Why tensorflow does not give the same result

Hello

I try to replicate previous assignment Course 2 - Week 01 - Assignment 01
using tensorflow. However, the result not only similar to the result in Assignment 01, but also does not converge. I hope to get some help from fellows for:

  1. Why the result does not converge, giving the same set up in the assignment 1 (W1)
  2. Why the result is not similar?

Here is the complete code:

Cell 1/7

import numpy as np
import matplotlib.pyplot as plt
import sklearn
import sklearn.datasets
import tensorflow as tf
from public_tests import *

from init_utils import load_dataset, plot_decision_boundary

%matplotlib inline
plt.rcParams['figure.figsize'] = (7.0, 4.0) # set default size of plots
plt.rcParams['image.interpolation'] = 'nearest'
plt.rcParams['image.cmap'] = 'gray'

%load_ext autoreload
%autoreload 2

Cell 2/7

train_X, train_Y, test_X, test_Y = load_dataset()

Cell 3/7

def forward_propagation(X, parameters):`

    # retrieve parameters
    W1 = parameters["W1"]
    b1 = parameters["b1"]
    W2 = parameters["W2"]
    b2 = parameters["b2"]
    W3 = parameters["W3"]
    b3 = parameters["b3"]
    
    # LINEAR -> RELU -> LINEAR -> RELU -> LINEAR -> SIGMOID
    Z1 = W1@X + b1
    A1 = tf.keras.activations.relu(Z1)
    Z2 = W2@A1 + b2
    A2 = tf.keras.activations.relu(Z2)
    Z3 = W3@A2 + b3
    A3 = tf.keras.activations.sigmoid(Z3)
        
    return A3

Cell 4/7

def compute_loss(A3, Y):
    m = tf.cast(tf.shape(Y)[1], tf.float32)  # Ensure the shape parameter is a float type for division
    loss = (-1./m) * tf.reduce_sum(Y * tf.math.log(A3 + 1e-9) + (1 - Y) * tf.math.log(1 - A3 + 1e-9))
    loss = tf.squeeze(loss)  # Removes dimensions of size 1 from the shape of the tensor.

☆ ☆ ☆ ☆ ☆

Directive 1
In the forum post, which activation function produces A3 from Z3?

(Collected data)

☆ ☆ ☆ ☆ ☆

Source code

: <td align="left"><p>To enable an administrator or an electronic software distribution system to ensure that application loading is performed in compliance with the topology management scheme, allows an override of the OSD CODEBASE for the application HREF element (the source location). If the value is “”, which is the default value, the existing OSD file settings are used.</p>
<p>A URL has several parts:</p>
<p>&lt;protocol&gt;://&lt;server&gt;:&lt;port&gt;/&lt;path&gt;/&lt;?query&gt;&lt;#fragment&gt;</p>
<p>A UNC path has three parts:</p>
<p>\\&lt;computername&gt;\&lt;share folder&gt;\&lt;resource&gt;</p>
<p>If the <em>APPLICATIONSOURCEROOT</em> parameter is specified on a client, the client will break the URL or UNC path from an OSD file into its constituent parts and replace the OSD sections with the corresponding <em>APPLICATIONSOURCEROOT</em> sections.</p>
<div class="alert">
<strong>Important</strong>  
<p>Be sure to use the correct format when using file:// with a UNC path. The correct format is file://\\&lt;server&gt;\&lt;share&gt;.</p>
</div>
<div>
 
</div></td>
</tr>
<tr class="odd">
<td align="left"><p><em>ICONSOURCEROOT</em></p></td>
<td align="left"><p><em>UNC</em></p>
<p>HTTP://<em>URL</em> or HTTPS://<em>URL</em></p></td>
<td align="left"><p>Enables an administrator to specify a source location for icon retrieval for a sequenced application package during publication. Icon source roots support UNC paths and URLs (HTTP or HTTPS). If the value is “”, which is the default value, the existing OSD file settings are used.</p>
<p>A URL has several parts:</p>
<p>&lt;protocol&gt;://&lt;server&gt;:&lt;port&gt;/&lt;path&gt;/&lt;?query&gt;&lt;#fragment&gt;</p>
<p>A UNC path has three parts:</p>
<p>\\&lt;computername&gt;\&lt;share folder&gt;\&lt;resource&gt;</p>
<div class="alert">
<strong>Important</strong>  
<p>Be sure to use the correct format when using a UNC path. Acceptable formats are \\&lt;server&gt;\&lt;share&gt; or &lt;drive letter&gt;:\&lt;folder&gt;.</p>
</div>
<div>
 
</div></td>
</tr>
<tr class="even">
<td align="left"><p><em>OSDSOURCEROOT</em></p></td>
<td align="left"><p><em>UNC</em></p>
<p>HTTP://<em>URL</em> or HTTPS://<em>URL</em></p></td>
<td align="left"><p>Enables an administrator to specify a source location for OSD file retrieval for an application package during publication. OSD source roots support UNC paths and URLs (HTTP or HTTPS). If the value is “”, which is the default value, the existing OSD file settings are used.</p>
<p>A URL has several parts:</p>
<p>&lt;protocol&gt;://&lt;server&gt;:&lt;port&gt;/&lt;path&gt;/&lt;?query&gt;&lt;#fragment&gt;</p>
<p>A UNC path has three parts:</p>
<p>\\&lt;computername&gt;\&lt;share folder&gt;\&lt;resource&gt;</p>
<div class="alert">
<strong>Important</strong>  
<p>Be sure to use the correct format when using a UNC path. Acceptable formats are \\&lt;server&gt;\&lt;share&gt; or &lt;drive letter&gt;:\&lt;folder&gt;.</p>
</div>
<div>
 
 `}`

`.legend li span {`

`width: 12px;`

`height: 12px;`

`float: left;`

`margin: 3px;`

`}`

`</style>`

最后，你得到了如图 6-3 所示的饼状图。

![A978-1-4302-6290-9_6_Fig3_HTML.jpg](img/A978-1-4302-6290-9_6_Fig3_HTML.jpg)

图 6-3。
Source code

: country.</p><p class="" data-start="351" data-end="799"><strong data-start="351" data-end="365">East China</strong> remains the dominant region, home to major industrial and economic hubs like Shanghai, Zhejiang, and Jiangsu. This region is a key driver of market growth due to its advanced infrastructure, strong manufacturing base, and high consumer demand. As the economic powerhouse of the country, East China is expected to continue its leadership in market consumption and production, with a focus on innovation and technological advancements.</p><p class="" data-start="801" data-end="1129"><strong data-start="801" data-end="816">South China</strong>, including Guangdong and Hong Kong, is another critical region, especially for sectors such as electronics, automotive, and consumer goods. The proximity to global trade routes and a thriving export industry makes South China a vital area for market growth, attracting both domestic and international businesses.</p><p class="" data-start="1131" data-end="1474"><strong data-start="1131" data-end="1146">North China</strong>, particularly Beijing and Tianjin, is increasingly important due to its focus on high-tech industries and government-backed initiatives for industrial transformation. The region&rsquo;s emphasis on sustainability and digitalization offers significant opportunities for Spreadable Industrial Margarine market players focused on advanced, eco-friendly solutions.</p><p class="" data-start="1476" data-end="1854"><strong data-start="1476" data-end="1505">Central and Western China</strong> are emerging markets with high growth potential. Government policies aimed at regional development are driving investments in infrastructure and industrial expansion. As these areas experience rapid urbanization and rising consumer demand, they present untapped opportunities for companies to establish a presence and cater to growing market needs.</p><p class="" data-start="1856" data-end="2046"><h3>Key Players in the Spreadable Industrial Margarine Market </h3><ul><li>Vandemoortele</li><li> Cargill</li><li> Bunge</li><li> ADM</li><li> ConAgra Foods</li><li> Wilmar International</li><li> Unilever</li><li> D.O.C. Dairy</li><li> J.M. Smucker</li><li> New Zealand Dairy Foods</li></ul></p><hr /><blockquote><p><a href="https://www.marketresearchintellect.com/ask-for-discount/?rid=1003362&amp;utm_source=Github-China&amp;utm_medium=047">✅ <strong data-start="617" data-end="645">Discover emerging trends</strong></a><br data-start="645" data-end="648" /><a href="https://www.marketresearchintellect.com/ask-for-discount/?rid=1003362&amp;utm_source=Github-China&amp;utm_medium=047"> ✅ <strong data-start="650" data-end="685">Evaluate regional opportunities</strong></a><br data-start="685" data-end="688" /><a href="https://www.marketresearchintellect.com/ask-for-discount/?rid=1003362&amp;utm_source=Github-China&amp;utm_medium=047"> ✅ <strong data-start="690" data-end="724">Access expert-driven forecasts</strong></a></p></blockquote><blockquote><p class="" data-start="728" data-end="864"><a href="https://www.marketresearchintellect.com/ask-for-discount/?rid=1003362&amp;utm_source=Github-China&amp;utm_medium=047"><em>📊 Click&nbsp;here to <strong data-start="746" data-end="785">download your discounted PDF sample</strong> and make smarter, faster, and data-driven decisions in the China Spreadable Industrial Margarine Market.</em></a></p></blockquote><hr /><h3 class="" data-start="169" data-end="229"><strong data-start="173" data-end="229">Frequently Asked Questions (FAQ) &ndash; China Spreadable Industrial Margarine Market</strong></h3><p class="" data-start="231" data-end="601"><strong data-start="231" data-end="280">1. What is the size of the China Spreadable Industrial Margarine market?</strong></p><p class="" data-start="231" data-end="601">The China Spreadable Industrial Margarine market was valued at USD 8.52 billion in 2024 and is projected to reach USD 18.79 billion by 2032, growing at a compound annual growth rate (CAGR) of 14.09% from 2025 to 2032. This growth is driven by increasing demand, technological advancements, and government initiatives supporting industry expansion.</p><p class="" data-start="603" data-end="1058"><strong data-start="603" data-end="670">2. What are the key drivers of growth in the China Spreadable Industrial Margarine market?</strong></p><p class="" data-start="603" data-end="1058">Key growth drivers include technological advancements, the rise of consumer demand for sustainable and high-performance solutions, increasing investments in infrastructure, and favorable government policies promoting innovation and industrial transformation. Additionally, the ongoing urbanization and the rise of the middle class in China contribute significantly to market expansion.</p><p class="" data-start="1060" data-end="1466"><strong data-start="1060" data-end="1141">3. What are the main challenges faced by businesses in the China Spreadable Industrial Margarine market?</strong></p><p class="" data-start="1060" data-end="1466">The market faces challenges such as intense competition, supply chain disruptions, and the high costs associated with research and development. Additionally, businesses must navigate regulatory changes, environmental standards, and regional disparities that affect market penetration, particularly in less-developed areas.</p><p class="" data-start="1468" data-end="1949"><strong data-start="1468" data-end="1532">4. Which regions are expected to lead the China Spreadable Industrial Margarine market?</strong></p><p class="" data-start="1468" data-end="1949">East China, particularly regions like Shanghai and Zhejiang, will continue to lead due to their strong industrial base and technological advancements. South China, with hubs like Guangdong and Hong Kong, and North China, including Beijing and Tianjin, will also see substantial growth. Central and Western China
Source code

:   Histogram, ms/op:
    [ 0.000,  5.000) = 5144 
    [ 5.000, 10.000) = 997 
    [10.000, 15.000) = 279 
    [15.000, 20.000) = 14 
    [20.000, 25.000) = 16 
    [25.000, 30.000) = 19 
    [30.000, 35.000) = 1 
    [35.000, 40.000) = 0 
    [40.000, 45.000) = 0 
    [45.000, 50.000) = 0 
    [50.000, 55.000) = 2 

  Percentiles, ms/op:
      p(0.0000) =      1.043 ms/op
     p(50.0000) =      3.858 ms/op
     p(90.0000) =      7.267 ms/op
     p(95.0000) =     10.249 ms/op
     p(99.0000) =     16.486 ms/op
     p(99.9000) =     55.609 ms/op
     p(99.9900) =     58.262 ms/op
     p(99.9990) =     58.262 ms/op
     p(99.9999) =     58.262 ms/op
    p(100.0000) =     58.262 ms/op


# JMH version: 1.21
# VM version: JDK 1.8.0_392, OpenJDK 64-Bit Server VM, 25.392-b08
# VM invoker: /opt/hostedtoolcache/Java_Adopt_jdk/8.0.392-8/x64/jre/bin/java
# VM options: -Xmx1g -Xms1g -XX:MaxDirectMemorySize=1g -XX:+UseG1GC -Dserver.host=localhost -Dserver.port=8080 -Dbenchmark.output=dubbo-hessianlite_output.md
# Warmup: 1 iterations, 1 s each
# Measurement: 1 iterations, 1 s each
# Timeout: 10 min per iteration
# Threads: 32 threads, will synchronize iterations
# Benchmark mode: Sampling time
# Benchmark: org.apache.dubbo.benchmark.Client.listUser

☆ ☆ ☆ ☆ ☆

Directive 2
Identify every line in the records that contains the string "dubbo", and copy each of those lines.

Problem solution 1
Sigmoid, via tf.keras.activations.sigmoid.

Problem solution 2
# VM options: -Xmx1g -Xms1g -XX:MaxDirectMemorySize=1g -XX:+UseG1GC -Dserver.host=localhost -Dserver.port=8080 -Dbenchmark.output=dubbo-hessianlite_output.md
# Benchmark: org.apache.dubbo.benchmark.Client.listUser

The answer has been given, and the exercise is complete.